Each record must be retyped in full. No character may differ.
---------- Given records ----------
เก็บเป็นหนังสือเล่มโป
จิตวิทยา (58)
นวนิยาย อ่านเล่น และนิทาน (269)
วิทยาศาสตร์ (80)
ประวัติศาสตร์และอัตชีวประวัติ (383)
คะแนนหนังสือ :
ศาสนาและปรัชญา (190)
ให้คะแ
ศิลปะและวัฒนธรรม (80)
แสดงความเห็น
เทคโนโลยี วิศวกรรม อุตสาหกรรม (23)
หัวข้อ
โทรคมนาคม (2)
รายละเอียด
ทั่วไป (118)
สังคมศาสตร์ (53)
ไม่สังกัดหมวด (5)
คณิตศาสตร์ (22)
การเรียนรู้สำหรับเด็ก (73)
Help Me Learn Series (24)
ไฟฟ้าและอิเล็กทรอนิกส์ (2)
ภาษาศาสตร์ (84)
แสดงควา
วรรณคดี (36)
----------
[Worked solution]
เก็บเป็นหนังสือเล่มโป
จิตวิทยา (58)
นวนิยาย อ่านเล่น และนิทาน (269)
วิทยาศาสตร์ (80)
ประวัติศาสตร์และอัตชีวประวัติ (383)
คะแนนหนังสือ :
ศาสนาและปรัชญา (190)
ให้คะแ
ศิลปะและวัฒนธรรม (80)
แสดงความเห็น
เทคโนโลยี วิศวกรรม อุตสาหกรรม (23)
หัวข้อ
โทรคมนาคม (2)
รายละเอียด
ทั่วไป (118)
สังคมศาสตร์ (53)
ไม่สังกัดหมวด (5)
คณิตศาสตร์ (22)
การเรียนรู้สำหรับเด็ก (73)
Help Me Learn Series (24)
ไฟฟ้าและอิเล็กทรอนิกส์ (2)
ภาษาศาสตร์ (84)
แสดงควา
วรรณคดี (36)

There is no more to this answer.